One-day retreat at the meditation center. First two surprises: a silent retreat and “custody of the eyes.” I keep my eyes down except for three accidental glances, feel like a mouse scurrying by in the long grass. It amuses me. In the parking lot, looking at the southern mountains and eating my soup, it comes to me that I could break into wild winged dancing and waving of clothing, unseen (like the mouse). Our teacher breaks the silence now and then. She is calm, open, funny. Once she speaks of our soft animal bodies, and I think of the poem. She is like that to me, a soft animal, a big, peaceful bird, maybe, a brown pelican, part big cat, too, sleeping in the sun. While we sit I feel again the hard weight in my chest. I am reading Andre Norton now, and I think of quan iron, blue-green, touched by magic. A blade of quan iron inside my ribcage. I am fascinated by it, cultivating curiosity. I want to know it, sidestep the urge to be rid of it. I am certain it has worked long and hard on my behalf. I want to honor it. The fourth time we sit I feel so strong it surprises me, and when I check on the quan iron it’s as though my chest is in a different place than it was in the morning. When I come home I can tell there is much more room inside me. The next day, it is gone, but I remember how I felt larger. And I remember how strong I felt in that one sitting, like I was a big oak, or that tree whose name I don’t yet know with the gnarled bark who makes those big blossoms in the fall that litter the ground like starfish.

Buried Alive (23)

I’ve always been a little claustrophobic. I want a window cracked when I drive. I remember fighting with Kay when I drove her to work. She wanted the window closed. I never had a good enough reason for insisting it stay open, only the vague sense of not being able to breathe. During the mountain fire last summer, I was driven inside for a week, windows closed against the choking smoke. My claustrophobia mounted as the week progressed, ash like thick gray snow coating the trailer, the courtyard, my sense of not being able to breathe pulsing through my days and nights. Then it came to me, the source of my claustrophobia. When I began sitting zazen in the early 1990s, I dreamed a past life. It’s the only time it was ever more than snatches, this one whole cloth. I was a priestess, or maybe royalty. I was expected to sacrifice myself for the good of my people. They were preparing to bury me alive. I had long brown hair, maybe seven feet of it or more. I lay down in the open grave, the dark, moist earth warm breath beside me. There were helpers who handled my hair.

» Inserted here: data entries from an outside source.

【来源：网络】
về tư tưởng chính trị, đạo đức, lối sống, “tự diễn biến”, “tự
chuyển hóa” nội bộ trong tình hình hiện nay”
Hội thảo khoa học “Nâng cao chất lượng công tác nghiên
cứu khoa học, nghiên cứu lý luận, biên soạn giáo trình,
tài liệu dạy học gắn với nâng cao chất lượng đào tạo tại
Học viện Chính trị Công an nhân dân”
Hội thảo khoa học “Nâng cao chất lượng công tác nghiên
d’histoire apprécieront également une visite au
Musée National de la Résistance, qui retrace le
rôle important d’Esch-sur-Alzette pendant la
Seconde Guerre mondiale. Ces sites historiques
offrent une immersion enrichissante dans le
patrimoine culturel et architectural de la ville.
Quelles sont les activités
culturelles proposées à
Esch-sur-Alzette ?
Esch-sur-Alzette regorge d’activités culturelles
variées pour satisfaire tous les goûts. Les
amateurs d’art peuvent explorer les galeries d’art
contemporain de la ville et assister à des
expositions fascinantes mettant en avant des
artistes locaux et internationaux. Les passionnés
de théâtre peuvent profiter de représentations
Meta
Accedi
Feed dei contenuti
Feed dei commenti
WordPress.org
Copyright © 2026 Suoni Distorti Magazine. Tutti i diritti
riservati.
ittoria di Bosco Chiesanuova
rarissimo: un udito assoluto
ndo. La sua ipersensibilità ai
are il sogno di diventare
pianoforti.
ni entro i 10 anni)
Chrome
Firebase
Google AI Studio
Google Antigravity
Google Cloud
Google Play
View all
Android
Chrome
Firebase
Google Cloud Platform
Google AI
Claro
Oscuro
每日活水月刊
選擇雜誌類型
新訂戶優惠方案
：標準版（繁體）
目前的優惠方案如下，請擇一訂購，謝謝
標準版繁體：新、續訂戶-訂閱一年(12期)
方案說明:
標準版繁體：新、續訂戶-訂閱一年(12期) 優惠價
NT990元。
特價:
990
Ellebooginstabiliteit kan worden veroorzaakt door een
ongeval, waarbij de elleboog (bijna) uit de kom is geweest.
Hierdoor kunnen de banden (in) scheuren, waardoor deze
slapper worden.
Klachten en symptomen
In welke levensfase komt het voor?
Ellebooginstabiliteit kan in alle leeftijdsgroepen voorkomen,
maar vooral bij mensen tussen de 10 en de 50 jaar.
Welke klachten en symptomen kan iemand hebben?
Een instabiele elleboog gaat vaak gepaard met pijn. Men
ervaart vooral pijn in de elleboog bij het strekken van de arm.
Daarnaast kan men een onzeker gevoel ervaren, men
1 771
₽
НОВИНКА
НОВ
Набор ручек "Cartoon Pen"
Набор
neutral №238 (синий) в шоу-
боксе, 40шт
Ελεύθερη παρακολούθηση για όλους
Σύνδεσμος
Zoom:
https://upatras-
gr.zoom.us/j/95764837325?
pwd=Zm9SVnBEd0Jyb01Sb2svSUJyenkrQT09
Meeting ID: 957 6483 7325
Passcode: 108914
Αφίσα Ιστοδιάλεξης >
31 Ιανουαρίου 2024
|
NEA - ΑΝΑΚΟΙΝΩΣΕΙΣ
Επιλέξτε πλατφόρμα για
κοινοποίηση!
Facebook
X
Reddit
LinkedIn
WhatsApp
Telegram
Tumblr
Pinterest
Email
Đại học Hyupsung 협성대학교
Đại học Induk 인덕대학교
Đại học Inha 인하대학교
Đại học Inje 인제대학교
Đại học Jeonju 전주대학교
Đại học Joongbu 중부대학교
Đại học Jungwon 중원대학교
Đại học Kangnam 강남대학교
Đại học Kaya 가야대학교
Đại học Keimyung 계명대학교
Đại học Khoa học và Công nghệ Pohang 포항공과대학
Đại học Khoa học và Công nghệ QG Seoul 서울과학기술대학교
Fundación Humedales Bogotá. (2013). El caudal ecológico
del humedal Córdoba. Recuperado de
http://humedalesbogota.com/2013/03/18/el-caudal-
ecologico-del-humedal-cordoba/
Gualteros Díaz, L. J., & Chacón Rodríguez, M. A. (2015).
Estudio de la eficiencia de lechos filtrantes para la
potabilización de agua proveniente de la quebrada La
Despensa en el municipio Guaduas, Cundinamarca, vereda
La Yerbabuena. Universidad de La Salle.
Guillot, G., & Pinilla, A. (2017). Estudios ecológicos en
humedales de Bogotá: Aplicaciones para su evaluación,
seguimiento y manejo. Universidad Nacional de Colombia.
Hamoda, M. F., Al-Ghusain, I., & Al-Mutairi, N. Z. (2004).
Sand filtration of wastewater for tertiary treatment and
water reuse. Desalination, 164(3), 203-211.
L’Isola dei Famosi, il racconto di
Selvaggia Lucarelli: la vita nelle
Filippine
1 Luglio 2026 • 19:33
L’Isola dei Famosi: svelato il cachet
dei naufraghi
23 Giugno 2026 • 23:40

They gathered and folded it with care, laid it with gentle hands in a long narrow box above my head. Then they began to cover me with dirt. I remember being afraid, not of dying but of shaming myself by resisting, of struggling against them at the last moment. The earth got heavier and heavier, and somehow I was able to hold still. I remember my relief when I realized I was going to just lose consciousness from my lack of air, just drift off, not humiliate myself or my family. In my stifling hot tin can this summer when I felt like I was suffocating, I remembered my dream. “Of course I’m claustrophobic,” I mutter. No wonder. I laugh at myself for not putting it together earlier. “Duh,” I say. I roll my eyes. Being buried alive just might do that to you.